A vaccine that could save the lives of countless domestic cats is being developed at Colorado State University (CSU).
Morris Animal Foundation-funded researchers are working on an oral vaccine for feline enteric coronavirus (FECV).
While fairly common, the highly contagious intestinal virus can mutate into feline infectious peritonitis (FIP), one of the deadliest infectious diseases of domestic cats.
If successful, a vaccine would control pervasive FECV infection in shelters and other multi-cat environments, while also protecting individual cats against FIP, Morris Animal Foundation says.
“For years, we have tried, unsuccessfully, to vaccinate against FIP, but we may have been targeting the wrong point in time,” says Gregg Dean, DVM, PhD, head of the department of microbiology, immunology, and pathology at CSU’s College of Veterinary Medicine and Biomedical Sciences. “Our strategy now is to eliminate FECV, the mild-mannered Dr. Jekyll form, if you will, before it can become the deadly Mr. Hyde.”
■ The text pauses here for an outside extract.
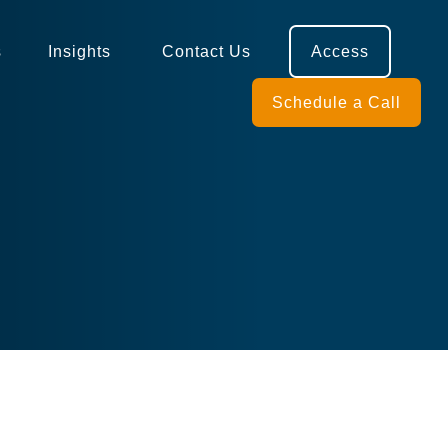
s
Insights 
Contact Us
Access
Schedule a Call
The vaccine design will include the bacteria Lactobacillus acidophilus, a probiotic already present in many animals’ gastrointestinal tracts. The vaccine will deliver specific FECV proteins to naturally stimulate cats’ immune systems to protect against infection.
While it is estimated only five to 10 percent of FECV-infected cats develop FIP, the disease is 100 percent fatal, Morris Animal Foundation says, and targets cats under the age of two years. Often displaying no symptoms, FIP is difficult to diagnose and has no current treatments.
“We’ve had remarkable success in addressing many other infectious diseases in cats, but FIP is one notable exception and it can be particularly devastating as it claims them so young,” says Morris Animal Foundation’s chief scientific officer, Janet Patterson-Kane, BVSc, PhD, FRCVS. “If we can control the disease in large groups of cats, it would be a wonderful thing.”